Charles Vinick will be walking the same red carpet as Brad Pitt next week at the Santa Barbara International Film Festival.
“I told them it’s too bad Brad won’t get any press,” said the executive director of the Whale Sanctuary Project with a laugh.
A five-minute film celebrating the proposed whale sanctuary will be shown twice at the festival.
A review copy seen by The Chronicle Herald does not get into specifics but does spend most of its brief run talking about orca whales, rather than the beluga whales the project’s proponent intends to actually house.
“There was more readily available footage of orcas,” said Vinick.
“So it was made that way. It happened to get this kind of acclaim and got accepted into the festival.”
The Whale Sanctuary Project was initially proposed to house both belugas and orcas that are retired from marine parks but shifted its focus to the species not colloquially called killer as it moved through the public consultation process. Vinick said Tuesday his group is still committed to housing five to eight beluga whales.

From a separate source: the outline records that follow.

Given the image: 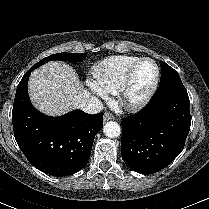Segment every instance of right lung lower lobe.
<instances>
[{"mask_svg":"<svg viewBox=\"0 0 209 209\" xmlns=\"http://www.w3.org/2000/svg\"><path fill=\"white\" fill-rule=\"evenodd\" d=\"M31 71L16 90L12 110L15 139L35 168L53 176L71 175L87 163L95 135L103 127V113L76 110L61 117L43 115L28 96Z\"/></svg>","mask_w":209,"mask_h":209,"instance_id":"1","label":"right lung lower lobe"}]
</instances>
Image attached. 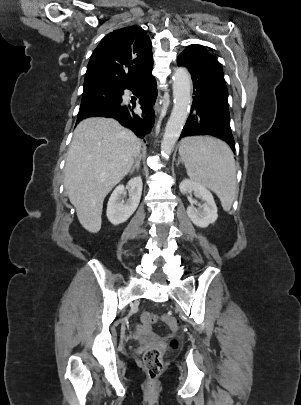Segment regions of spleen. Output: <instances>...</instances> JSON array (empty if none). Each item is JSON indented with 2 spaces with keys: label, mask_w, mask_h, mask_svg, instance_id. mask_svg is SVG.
Segmentation results:
<instances>
[{
  "label": "spleen",
  "mask_w": 301,
  "mask_h": 405,
  "mask_svg": "<svg viewBox=\"0 0 301 405\" xmlns=\"http://www.w3.org/2000/svg\"><path fill=\"white\" fill-rule=\"evenodd\" d=\"M179 154L191 180L211 189L225 211L230 210L236 192V166L226 143L211 137H186Z\"/></svg>",
  "instance_id": "1"
}]
</instances>
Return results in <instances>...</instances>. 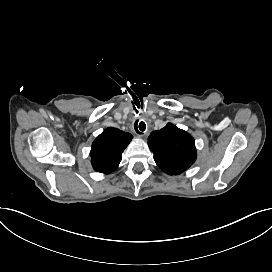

And that the focus remains on two Eastern Shore sites – one at Port Hilford (near Sherbrooke) and one at Mushaboom (near Sheet Harbour).
A decision on which site to pursue will be made within the coming months, said Vinick.
‘Perhaps sooner than that,’ he said.
Once a site is chosen the Whale Sanctuary Project will go through the province’s aquaculture regulatory process to get approval for a half-kilometre lease at one of the sites.
That process will require further rounds of public consultation on top of the six community meetings the group has already held in Sheet Harbour and four in Sherbrooke.
The goal remains, said Vinick, to have the facility built and have whales in it by the end of 2021.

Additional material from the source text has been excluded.